4. Fear of conflict and rejection

Equalizing blame maintains superficial harmony. It keeps belonging intact at the expense of truth.

For many of us who grew up in families where conflict meant danger, “both are wrong” feels safer than “one person crossed a line.”


5. Harmony over justice

Collectively, we’ve been conditioned to prize harmony — even false harmony — over confrontation. Yet peace without truth is only silence.

Real peace, whether between people or nations, never comes from flattening accountability.

It comes from clarity, repair, and sometimes, discomfort.


True wisdom isn’t neutrality; it’s discernment — the ability to hold empathy and judgment together.

We can understand someone’s wounds without excusing their actions, and we can hold compassion without denying reality.

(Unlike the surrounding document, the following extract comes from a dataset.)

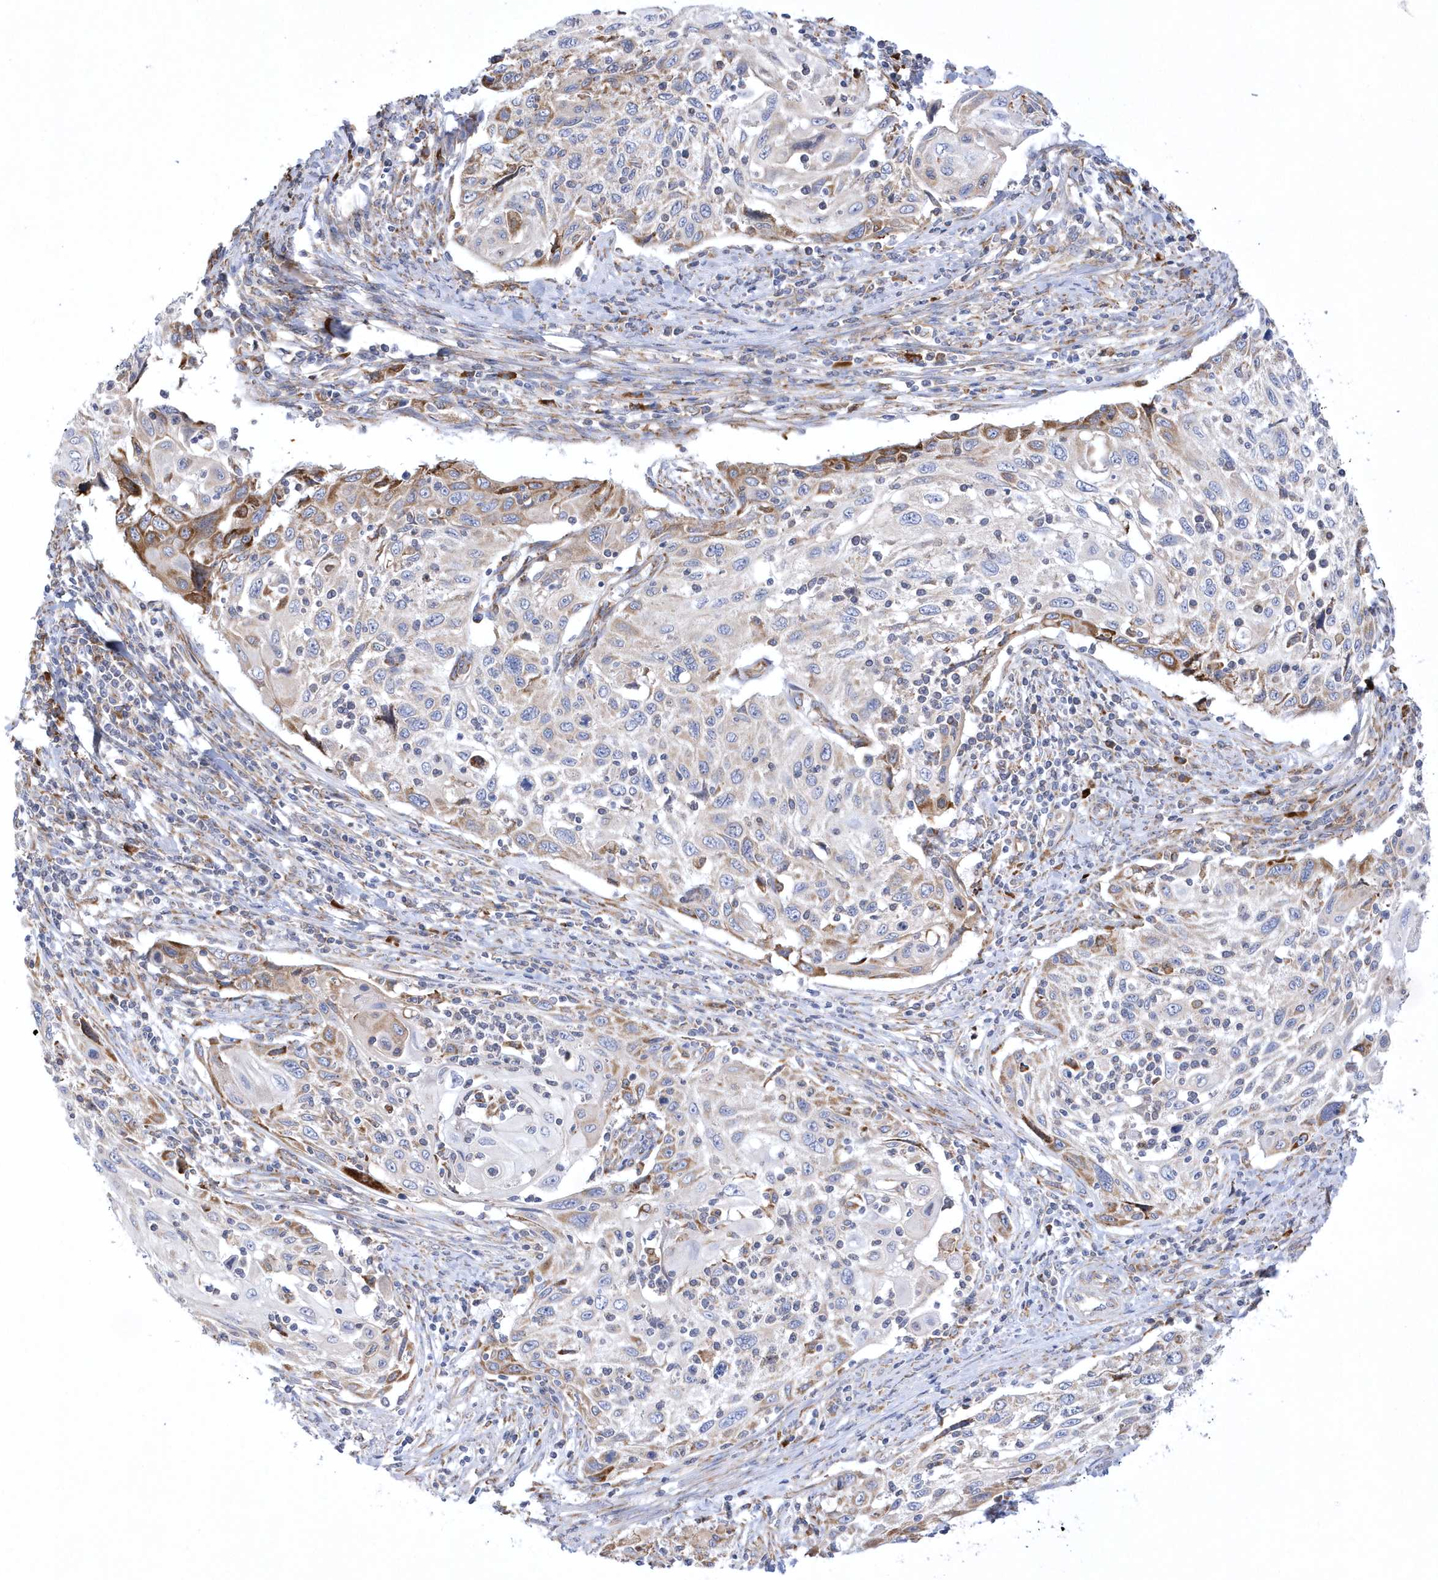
{"staining": {"intensity": "moderate", "quantity": "<25%", "location": "cytoplasmic/membranous"}, "tissue": "cervical cancer", "cell_type": "Tumor cells", "image_type": "cancer", "snomed": [{"axis": "morphology", "description": "Squamous cell carcinoma, NOS"}, {"axis": "topography", "description": "Cervix"}], "caption": "Protein positivity by IHC displays moderate cytoplasmic/membranous positivity in about <25% of tumor cells in squamous cell carcinoma (cervical).", "gene": "MED31", "patient": {"sex": "female", "age": 70}}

Repair is only possible when truth is named.



The Courage to Take a Side

It’s easy to say “both sides are wrong” when you’re not the one being hurt.

It’s easier to call for peace than to name what’s right.


We often mistake neutrality for wisdom — as if staying above the conflict made us more evolved.

But neutrality costs nothing. It risks no belonging, demands no clarity, carries no courage.

Taking a side — not out of loyalty, but out of truth — asks for something harder:

to see clearly even when clarity divides,

to bear discomfort instead of hiding behind fairness,

to lose approval rather than betray conscience.


It takes far more courage to stand where truth stands than to hover safely in the middle.

Maturity means choosing integrity over comfort, reality over appearance.

Because true peace never comes from neutrality — it comes from clarity, responsibility, and the end of harm.